Several domains within components of an email may reference an
originating administration. This includes the EHLO, SMTP MAILFROM,
the PRA, From, Sender, etc. While the DKIM signature provides a
means to authenticate who provided content, often this alone will not
be enough to prevent a replay problem. There is also a problem of
bounces spoofing a DKIM signed message. BATV allows spoofed bounces
to be discarded. But to use BATV, those using the email-address must
always send through a system that adds the BATV signature. In
addition, BATV can not prevent the bounce traffic from being
initially accepted either.
A better solution can handle the replay problem, and spoofed bounces,
and any unsigned message that should be signed.
Senders would do the following:
a) Provide an MX record that does not use a wildcard.
b) Provide a default policy record.
c) Provide associated domain policy records.
Recipients can then do the following:
i) Check for the existence of MX record when no domain specific
policy record exists.
ii) Check for the existence of a default policy record when an MX
record exists.
When an MX record is not found for an email-domain, refuse the
message. (See note below.)
When no policy record is found at the location of the MX record,
there is no policy.
When a message is from a domain having replay abuse problems:
(Perhaps as indicated in originator's default policy.)
- Check for a domain specific policy record for the EHLO hostname.
(Checking for a domain specific policy record would precede a check
for a default policy when domain specific policies become common.)
When a message might be bounced by subsequent handling then: (This
is only known by the recipient.)
- Check for a domain specific policy record for the SMTP MAILFROM.
Hostname policies are located by:
a) Excluding the leftmost label of hostname, and converting the
remaining domain into a base32 encoded SHA1 hash.
b) Adding a rightmost prefix to the hash indicating that the policy
requested is for a hostname, such as:
_SMTP_H
_SMTP-ALL (default excludes leftmost hash)
b) Placing the base32 encoded SHA1 hash of the domain and prefix
below the originating email-domain in question.
When DKIM and email address domains differ, email-address domain
policies are located by:
a) Converting the DKIM domain into a base32 encoded SHA1 hash.
b) Adding a prefix to the hash indicate the policy requested is for
a specific field or parameter such as:
_DKIM-MF
_DKIM-PRA
_DKIM-F
_DKIM-S
_DKIM-ALL (default excludes leftmost hash)
b) Placing the base32 encoded SHA1 hash of the domain and prefix
below the email-address domain in question.

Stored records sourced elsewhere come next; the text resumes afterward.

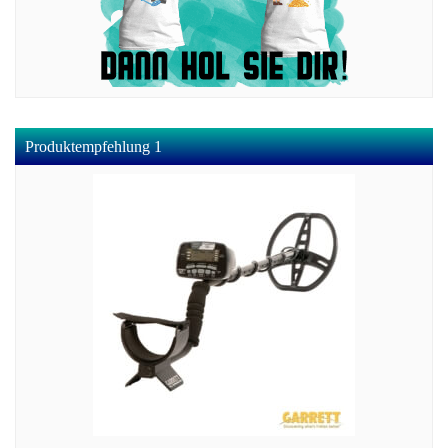
Produktempfehlung 1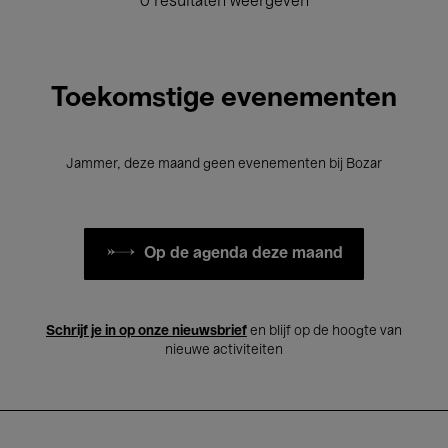
0 resultaten weergeven
Toekomstige evenementen
Jammer, deze maand geen evenementen bij Bozar
Op de agenda deze maand
Schrijf je in op onze nieuwsbrief
en blijf op de hoogte van
nieuwe activiteiten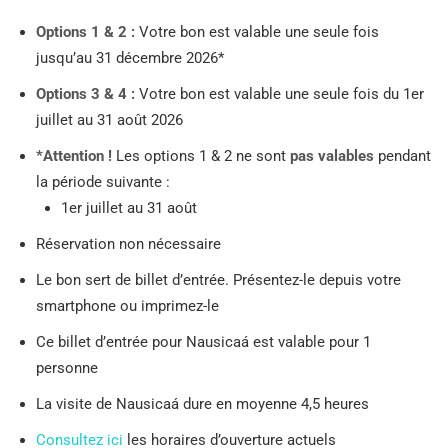
Options 1 & 2 :
Votre bon est valable une seule fois
jusqu’au 31 décembre 2026*
Options 3 & 4 :
Votre bon est valable une seule fois du 1er
juillet au 31 août 2026
*Attention !
Les options 1 & 2 ne sont
pas valables
pendant
la période suivante :
1er juillet au 31 août
Réservation non nécessaire
Le bon sert de billet d’entrée. Présentez-le depuis votre
smartphone ou imprimez-le
Ce billet d’entrée pour Nausicaá est valable pour 1
personne
La visite de Nausicaá dure en moyenne 4,5 heures
Consultez ici
les horaires d’ouverture actuels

When the default hostname policy indicates a message MUST be from an
associated SMTP client, but the associated hostname policy does not
exist, refuse the message.
When the default email-address domain policy indicates the email-
address must be signed by an associated domain, but the associated
DKIM domain policy does not exist, refuse the message.
Note:
When refusing messages that fail to have an MX record is decided to
be too problematic, then all A and AAAA records must also include a
default policy at the same level. Such records will not collide with
any existing records due to the prefix. At least there is no
searching for a record. Hopefully, over time the use of A or AAAA
records in place of MX records can be obsoleted to eliminate this
need to publish policies at every A or AAAA record location.